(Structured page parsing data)
********************
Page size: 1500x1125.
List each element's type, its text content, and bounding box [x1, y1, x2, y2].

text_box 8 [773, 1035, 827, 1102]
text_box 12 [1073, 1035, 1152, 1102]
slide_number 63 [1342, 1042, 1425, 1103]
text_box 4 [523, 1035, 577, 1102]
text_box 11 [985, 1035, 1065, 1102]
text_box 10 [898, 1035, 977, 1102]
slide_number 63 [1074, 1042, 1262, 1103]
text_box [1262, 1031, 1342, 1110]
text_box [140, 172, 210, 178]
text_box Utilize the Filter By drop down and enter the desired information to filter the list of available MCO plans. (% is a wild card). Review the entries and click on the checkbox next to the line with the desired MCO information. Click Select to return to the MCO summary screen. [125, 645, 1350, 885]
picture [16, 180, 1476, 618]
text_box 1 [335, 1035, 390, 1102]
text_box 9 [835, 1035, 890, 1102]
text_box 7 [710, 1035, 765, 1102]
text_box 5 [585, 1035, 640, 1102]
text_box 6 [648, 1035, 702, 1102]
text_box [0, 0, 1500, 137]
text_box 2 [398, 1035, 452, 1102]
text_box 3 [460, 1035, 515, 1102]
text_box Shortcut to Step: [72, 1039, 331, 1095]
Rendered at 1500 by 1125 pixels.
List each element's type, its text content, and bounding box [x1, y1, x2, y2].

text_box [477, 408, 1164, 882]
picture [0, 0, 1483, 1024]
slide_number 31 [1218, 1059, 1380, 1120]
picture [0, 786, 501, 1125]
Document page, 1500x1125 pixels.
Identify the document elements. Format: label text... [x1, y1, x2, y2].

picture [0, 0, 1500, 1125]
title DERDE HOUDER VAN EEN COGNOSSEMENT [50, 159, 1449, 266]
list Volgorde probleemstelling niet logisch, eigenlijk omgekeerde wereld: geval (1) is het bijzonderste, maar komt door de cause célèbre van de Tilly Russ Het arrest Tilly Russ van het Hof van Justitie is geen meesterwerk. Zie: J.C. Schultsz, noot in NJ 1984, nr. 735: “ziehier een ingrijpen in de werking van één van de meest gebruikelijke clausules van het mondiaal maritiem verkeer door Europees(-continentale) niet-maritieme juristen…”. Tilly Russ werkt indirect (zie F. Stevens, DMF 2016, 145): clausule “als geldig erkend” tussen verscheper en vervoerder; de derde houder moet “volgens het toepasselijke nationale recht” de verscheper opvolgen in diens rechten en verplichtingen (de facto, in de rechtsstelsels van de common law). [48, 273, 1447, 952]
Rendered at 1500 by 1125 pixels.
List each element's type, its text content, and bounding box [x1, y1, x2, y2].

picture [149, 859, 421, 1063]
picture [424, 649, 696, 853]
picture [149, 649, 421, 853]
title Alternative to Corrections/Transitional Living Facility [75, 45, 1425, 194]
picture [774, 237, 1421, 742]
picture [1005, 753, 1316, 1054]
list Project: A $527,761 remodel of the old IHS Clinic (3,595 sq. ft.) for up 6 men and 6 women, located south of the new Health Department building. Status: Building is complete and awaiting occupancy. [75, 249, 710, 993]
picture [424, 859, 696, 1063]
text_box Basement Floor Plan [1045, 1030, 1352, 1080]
********************
Your goal:
Set down the records above once more, exactly as given.

Answer to this exercise:
Page size: 1500x1125.
List each element's type, its text content, and bounding box [x1, y1, x2, y2].

text_box 8 [773, 1035, 827, 1102]
text_box 12 [1073, 1035, 1152, 1102]
slide_number 63 [1342, 1042, 1425, 1103]
text_box 4 [523, 1035, 577, 1102]
text_box 11 [985, 1035, 1065, 1102]
text_box 10 [898, 1035, 977, 1102]
slide_number 63 [1074, 1042, 1262, 1103]
text_box [1262, 1031, 1342, 1110]
text_box [140, 172, 210, 178]
text_box Utilize the Filter By drop down and enter the desired information to filter the list of available MCO plans. (% is a wild card). Review the entries and click on the checkbox next to the line with the desired MCO information. Click Select to return to the MCO summary screen. [125, 645, 1350, 885]
picture [16, 180, 1476, 618]
text_box 1 [335, 1035, 390, 1102]
text_box 9 [835, 1035, 890, 1102]
text_box 7 [710, 1035, 765, 1102]
text_box 5 [585, 1035, 640, 1102]
text_box 6 [648, 1035, 702, 1102]
text_box [0, 0, 1500, 137]
text_box 2 [398, 1035, 452, 1102]
text_box 3 [460, 1035, 515, 1102]
text_box Shortcut to Step: [72, 1039, 331, 1095]
Rendered at 1500 by 1125 pixels.
List each element's type, its text content, and bounding box [x1, y1, x2, y2].

text_box [477, 408, 1164, 882]
picture [0, 0, 1483, 1024]
slide_number 31 [1218, 1059, 1380, 1120]
picture [0, 786, 501, 1125]
Document page, 1500x1125 pixels.
Identify the document elements. Format: label text... [x1, y1, x2, y2].

picture [0, 0, 1500, 1125]
title DERDE HOUDER VAN EEN COGNOSSEMENT [50, 159, 1449, 266]
list Volgorde probleemstelling niet logisch, eigenlijk omgekeerde wereld: geval (1) is het bijzonderste, maar komt door de cause célèbre van de Tilly Russ Het arrest Tilly Russ van het Hof van Justitie is geen meesterwerk. Zie: J.C. Schultsz, noot in NJ 1984, nr. 735: “ziehier een ingrijpen in de werking van één van de meest gebruikelijke clausules van het mondiaal maritiem verkeer door Europees(-continentale) niet-maritieme juristen…”. Tilly Russ werkt indirect (zie F. Stevens, DMF 2016, 145): clausule “als geldig erkend” tussen verscheper en vervoerder; de derde houder moet “volgens het toepasselijke nationale recht” de verscheper opvolgen in diens rechten en verplichtingen (de facto, in de rechtsstelsels van de common law). [48, 273, 1447, 952]
Rendered at 1500 by 1125 pixels.
List each element's type, its text content, and bounding box [x1, y1, x2, y2].

picture [149, 859, 421, 1063]
picture [424, 649, 696, 853]
picture [149, 649, 421, 853]
title Alternative to Corrections/Transitional Living Facility [75, 45, 1425, 194]
picture [774, 237, 1421, 742]
picture [1005, 753, 1316, 1054]
list Project: A $527,761 remodel of the old IHS Clinic (3,595 sq. ft.) for up 6 men and 6 women, located south of the new Health Department building. Status: Building is complete and awaiting occupancy. [75, 249, 710, 993]
picture [424, 859, 696, 1063]
text_box Basement Floor Plan [1045, 1030, 1352, 1080]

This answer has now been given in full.